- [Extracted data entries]
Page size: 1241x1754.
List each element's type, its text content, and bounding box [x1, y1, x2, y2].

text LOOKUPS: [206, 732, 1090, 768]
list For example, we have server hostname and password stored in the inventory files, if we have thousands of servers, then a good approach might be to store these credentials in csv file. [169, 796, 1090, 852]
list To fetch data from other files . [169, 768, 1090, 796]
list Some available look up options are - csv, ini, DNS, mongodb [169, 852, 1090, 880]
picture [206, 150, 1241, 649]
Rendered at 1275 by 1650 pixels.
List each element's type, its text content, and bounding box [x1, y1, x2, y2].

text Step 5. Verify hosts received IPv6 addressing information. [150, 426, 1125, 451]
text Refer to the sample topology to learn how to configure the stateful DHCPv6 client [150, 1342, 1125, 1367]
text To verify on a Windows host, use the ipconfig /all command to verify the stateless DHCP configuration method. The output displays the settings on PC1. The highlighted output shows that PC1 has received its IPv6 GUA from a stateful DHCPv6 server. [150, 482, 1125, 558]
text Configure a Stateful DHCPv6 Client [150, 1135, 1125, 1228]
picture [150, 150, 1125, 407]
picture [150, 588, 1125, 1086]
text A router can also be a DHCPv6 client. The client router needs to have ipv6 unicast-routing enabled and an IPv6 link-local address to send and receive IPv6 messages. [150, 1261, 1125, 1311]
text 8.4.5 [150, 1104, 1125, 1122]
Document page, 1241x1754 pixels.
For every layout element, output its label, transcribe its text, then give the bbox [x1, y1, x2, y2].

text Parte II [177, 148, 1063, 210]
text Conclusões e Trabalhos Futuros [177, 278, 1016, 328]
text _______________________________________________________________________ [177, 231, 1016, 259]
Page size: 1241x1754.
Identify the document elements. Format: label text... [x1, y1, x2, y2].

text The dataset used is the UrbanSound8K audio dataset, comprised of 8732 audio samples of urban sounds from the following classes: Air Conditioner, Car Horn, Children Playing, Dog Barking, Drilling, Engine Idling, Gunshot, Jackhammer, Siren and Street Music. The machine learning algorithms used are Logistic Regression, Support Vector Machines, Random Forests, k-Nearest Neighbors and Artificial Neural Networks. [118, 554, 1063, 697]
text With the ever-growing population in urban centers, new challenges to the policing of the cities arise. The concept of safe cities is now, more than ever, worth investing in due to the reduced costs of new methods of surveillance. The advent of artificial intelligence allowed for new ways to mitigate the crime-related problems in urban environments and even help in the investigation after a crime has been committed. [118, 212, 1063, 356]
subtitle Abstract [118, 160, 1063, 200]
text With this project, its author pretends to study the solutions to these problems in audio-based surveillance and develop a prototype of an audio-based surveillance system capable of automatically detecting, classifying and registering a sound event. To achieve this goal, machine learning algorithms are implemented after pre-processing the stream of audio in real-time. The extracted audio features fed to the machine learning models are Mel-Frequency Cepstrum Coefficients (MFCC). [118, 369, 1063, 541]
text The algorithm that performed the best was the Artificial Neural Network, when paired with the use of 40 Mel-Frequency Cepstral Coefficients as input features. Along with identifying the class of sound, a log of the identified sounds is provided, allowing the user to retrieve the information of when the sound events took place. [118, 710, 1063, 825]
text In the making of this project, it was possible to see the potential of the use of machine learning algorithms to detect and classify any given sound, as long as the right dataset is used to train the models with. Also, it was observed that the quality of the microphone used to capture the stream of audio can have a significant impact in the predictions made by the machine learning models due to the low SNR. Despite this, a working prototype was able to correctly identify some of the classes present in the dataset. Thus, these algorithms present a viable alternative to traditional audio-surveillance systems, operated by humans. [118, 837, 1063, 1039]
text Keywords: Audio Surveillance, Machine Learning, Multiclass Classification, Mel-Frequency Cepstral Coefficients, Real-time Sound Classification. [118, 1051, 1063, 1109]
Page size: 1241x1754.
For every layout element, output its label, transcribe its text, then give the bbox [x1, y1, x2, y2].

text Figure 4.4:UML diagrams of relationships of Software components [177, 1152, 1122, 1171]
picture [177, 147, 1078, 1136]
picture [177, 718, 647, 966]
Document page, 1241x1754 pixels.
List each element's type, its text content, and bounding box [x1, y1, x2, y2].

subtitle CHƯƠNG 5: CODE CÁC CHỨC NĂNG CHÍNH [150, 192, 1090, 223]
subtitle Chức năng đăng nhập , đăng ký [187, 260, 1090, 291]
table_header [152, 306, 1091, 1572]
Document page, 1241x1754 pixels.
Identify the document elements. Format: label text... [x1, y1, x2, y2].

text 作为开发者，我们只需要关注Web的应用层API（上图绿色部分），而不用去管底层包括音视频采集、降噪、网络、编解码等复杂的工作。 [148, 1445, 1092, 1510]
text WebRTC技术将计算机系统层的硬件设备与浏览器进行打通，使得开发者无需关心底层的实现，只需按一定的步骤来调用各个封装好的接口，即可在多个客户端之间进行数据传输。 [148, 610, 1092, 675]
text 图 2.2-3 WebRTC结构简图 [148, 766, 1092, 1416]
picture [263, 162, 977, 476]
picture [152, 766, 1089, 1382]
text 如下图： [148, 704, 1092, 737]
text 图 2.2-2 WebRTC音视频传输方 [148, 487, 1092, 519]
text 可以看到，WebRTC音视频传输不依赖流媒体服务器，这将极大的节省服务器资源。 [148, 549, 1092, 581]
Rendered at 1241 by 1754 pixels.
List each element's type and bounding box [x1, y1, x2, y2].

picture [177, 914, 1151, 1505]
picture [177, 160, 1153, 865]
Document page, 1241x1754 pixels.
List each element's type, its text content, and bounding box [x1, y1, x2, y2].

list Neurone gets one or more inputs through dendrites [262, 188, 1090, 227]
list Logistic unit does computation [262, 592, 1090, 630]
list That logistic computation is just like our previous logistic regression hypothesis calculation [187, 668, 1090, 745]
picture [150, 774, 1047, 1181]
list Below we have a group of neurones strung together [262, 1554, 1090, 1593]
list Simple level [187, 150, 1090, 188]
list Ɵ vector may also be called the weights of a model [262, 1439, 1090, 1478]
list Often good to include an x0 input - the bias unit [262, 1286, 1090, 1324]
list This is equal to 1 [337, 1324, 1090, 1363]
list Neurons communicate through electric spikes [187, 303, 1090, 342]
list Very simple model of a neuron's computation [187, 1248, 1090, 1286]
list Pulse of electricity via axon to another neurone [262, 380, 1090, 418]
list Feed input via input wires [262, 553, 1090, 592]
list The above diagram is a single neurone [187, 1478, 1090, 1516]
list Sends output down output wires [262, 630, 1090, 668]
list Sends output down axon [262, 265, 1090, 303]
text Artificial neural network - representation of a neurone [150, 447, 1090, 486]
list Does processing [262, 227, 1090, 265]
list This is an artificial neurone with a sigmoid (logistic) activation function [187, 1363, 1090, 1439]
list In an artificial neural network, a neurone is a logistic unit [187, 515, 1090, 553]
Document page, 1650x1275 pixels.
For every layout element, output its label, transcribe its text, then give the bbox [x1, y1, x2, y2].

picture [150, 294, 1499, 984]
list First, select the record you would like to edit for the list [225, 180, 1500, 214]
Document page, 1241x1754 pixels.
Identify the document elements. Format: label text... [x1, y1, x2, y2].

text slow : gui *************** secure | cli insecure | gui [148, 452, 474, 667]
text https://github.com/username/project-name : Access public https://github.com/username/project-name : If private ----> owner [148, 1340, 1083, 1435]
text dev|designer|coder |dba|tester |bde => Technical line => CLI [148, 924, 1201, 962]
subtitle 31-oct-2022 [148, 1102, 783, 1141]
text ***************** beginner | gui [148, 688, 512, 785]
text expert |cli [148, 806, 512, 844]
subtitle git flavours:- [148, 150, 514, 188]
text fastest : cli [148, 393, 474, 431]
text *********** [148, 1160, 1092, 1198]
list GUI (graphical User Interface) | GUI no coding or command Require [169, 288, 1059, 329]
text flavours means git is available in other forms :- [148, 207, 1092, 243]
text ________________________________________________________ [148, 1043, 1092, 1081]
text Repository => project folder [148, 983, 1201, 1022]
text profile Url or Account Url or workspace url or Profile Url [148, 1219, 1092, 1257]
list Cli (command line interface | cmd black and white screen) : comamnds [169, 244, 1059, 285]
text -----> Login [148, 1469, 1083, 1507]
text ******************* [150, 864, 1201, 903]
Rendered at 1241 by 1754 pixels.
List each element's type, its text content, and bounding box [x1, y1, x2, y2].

- [Task] Once the line containing "Rendered at 1275 by 1650 pixels." has been written out, please stop; every line before it, back to the first line of the records above, should be given exactly.

- [Problem solution]
Page size: 1241x1754.
List each element's type, its text content, and bounding box [x1, y1, x2, y2].

text LOOKUPS: [206, 732, 1090, 768]
list For example, we have server hostname and password stored in the inventory files, if we have thousands of servers, then a good approach might be to store these credentials in csv file. [169, 796, 1090, 852]
list To fetch data from other files . [169, 768, 1090, 796]
list Some available look up options are - csv, ini, DNS, mongodb [169, 852, 1090, 880]
picture [206, 150, 1241, 649]
Rendered at 1275 by 1650 pixels.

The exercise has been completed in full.